DATA_PATH = "converted.jsonl"
TOKENIZER_PATH = "ko_unigram.model"

if not os.path.exists(DATA_PATH):
    download_file(
        "https://huggingface.co/datasets/Yuchan5386/TinyInst/resolve/main/output.jsonl?download=true",
        DATA_PATH
    )

if not os.path.exists(TOKENIZER_PATH):
    download_file(
        "https://huggingface.co/datasets/Yuchan5386/TinyInst/resolve/main/ko_unigram.model?download=true",
        TOKENIZER_PATH
    )

sp = spm.SentencePieceProcessor(TOKENIZER_PATH)
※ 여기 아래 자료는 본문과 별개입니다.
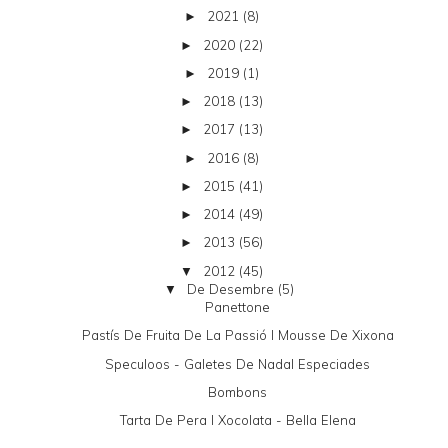
2021
(8)
►
2020
(22)
►
2019
(1)
►
2018
(13)
►
2017
(13)
►
2016
(8)
►
2015
(41)
►
2014
(49)
►
2013
(56)
►
2012
(45)
▼
De Desembre
(5)
▼
Panettone
Pastís De Fruita De La Passió I Mousse De Xixona
Speculoos - Galetes De Nadal Especiades
Bombons
Tarta De Pera I Xocolata - Bella Elena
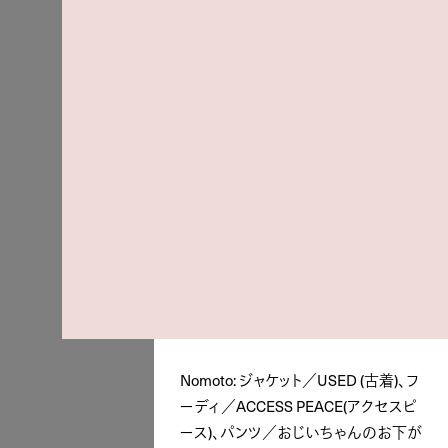
Nomoto: ジャケット／USED (古着)、フ
ーディ／ACCESS PEACE(アクセスピ
ース)、パンツ／おじいちゃんのお下が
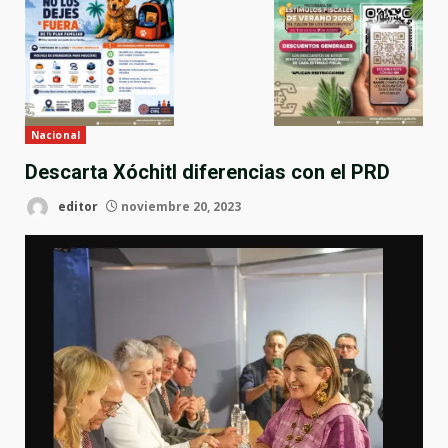
Nacional
Descarta Xóchitl diferencias con el PRD
editor
noviembre 20, 2023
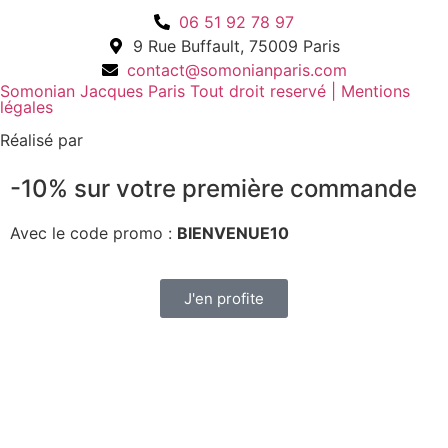
06 51 92 78 97
9 Rue Buffault, 75009 Paris
contact@somonianparis.com
Somonian Jacques Paris Tout droit reservé | Mentions
légales
Réalisé par
-10% sur votre première commande
Avec le code promo :
BIENVENUE10
J'en profite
pad_id = sp.piece_to_id("<pad>") if sp.piece_to_id("<pad>") != -1 else 0
start_id = sp.piece_to_id("<start>")
sep_id = sp.piece_to_id("<sep>")
end_id = sp.piece_to_id("<end>")
unk_id = sp.piece_to_id("<unk>")
vocab_size = sp.get_piece_size()
print(f"✅ Vocabulary size: {vocab_size}")

def text_to_ids(text):
    return sp.encode(text, out_type=int)

def ids_to_text(ids):
    return sp.decode(ids)

# =======================
# 3) 모델 레이어 (기존 코드 유지)
# =======================

class SwiGLU(layers.Layer):
    def __init__(self, d_model, d_ff):
        super().__init__()
        self.proj = layers.Dense(d_ff)
        self.out = layers.Dense(d_model)
    def call(self, x):
        x_proj = self.proj(x)
        x_val, x_gate = tf.split(x_proj, 2, axis=-1)
        return self.out(x_val * tf.nn.silu(x_gate))
        
class gMLPBlock(layers.Layer):
    def __init__(self, d_model, seq_len, dropout=0.1):
        super().__init__()
        self.d_model = d_model
        self.seq_len = seq_len
        self.norm = layers.LayerNormalization(epsilon=1e-6)
        
        # FFN: Channel Expansion
        # d_model * 4로 확장
        self.channel_proj = layers.Dense(d_model * 4, use_bias=True)
        self.dropout = layers.Dropout(dropout)
        
        # Spatial Gating Unit (SGU)
        self.sgu_norm = layers.LayerNormalization(epsilon=1e-6)
        self.sgu_proj = layers.Dense(seq_len, use_bias=False)
        
        # 출력 차원을 d_model * 2 (U의 차원)로 설정
        self.sgu_final = layers.Dense(d_model * 2, use_bias=True) 
        
        self.out_proj = layers.Dense(d_model, use_bias=True)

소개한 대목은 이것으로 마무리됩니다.